» **Task to carry out**:
Pick out every line in the records below that contains the string "Orientales", and copy each of those lines in full.

» **Records supplied**:
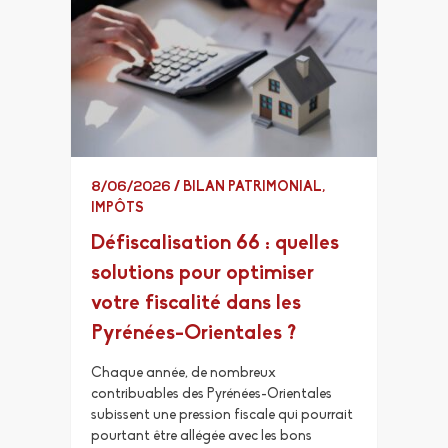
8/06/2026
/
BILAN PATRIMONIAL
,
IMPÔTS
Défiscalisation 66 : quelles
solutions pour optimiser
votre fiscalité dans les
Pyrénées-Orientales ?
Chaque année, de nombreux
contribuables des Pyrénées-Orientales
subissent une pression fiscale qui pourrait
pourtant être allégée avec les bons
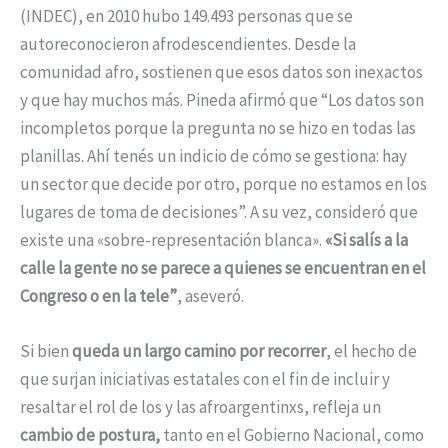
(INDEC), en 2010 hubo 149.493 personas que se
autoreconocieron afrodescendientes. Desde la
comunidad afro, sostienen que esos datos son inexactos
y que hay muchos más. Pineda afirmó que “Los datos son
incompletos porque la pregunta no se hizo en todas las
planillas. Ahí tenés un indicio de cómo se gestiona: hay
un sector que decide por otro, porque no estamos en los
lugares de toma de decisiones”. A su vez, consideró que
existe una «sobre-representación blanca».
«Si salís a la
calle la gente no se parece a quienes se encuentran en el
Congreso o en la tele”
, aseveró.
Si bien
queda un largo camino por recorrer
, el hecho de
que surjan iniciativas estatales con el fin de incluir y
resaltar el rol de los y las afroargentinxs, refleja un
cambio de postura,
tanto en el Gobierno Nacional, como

---

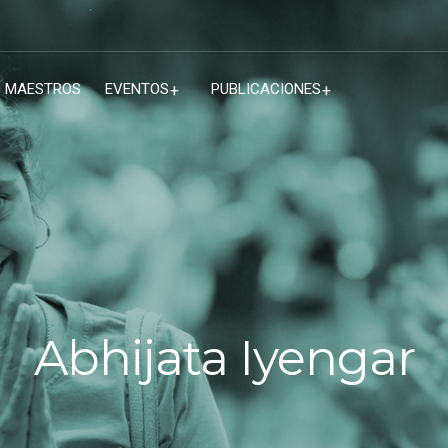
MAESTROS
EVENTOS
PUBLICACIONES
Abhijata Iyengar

» **Solution to this problem**:
Pyrénées-Orientales ?
contribuables des Pyrénées-Orientales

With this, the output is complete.